**Supplied records:**
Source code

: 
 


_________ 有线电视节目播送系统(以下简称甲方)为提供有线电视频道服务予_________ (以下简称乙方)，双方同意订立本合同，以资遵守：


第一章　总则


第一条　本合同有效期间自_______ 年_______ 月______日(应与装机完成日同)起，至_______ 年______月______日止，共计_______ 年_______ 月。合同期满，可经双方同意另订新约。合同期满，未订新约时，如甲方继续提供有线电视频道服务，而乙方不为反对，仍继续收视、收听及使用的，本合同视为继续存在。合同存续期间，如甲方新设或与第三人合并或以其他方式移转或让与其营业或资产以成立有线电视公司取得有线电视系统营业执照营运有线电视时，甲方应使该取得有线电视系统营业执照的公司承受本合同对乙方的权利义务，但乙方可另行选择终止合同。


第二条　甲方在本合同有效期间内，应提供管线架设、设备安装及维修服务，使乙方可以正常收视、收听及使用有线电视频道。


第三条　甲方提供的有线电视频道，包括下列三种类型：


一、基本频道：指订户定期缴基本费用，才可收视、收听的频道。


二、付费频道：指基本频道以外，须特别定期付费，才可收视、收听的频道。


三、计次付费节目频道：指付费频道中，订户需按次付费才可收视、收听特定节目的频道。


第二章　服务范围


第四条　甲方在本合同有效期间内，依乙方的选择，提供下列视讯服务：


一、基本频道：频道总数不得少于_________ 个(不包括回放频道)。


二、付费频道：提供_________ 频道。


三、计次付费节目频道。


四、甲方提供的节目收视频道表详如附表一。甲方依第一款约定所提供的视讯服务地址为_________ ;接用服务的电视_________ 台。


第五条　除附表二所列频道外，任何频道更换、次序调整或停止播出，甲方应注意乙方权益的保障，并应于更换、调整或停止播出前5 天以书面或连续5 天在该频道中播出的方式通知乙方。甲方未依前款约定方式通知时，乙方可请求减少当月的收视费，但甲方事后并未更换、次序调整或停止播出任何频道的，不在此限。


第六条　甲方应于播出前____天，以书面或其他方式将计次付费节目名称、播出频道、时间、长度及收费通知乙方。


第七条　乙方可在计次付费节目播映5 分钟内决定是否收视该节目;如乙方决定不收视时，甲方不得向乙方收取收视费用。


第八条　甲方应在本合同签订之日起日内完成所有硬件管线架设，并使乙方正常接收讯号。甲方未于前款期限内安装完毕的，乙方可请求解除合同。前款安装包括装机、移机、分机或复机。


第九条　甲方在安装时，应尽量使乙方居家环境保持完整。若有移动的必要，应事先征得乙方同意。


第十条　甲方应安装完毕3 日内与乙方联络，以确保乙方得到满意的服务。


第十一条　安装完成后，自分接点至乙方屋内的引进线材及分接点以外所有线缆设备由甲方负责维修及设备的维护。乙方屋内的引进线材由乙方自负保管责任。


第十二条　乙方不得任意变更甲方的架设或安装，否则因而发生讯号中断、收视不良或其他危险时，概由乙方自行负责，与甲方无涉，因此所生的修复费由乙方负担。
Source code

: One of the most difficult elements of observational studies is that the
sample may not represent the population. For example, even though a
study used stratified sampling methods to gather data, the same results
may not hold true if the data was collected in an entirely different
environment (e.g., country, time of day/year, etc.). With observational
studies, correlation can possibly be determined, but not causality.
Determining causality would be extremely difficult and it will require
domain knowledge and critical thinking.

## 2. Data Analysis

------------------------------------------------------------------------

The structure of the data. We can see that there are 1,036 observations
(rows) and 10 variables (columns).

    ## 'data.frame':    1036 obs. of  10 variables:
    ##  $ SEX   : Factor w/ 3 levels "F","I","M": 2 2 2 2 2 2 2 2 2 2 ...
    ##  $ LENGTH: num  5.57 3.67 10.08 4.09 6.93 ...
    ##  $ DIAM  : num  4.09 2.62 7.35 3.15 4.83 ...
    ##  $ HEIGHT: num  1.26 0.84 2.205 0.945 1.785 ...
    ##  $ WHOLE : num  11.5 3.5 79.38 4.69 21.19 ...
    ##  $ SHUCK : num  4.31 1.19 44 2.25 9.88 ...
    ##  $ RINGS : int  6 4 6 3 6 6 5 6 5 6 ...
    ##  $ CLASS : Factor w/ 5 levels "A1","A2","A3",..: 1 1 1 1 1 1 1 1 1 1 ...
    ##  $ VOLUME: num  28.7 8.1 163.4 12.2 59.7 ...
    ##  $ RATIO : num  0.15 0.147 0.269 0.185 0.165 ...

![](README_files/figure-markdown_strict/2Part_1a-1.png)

**Your objective:**
Give the number of lines in the listing that hold the string "计次付费节目频道", and supply nothing further.

**Response below:**
2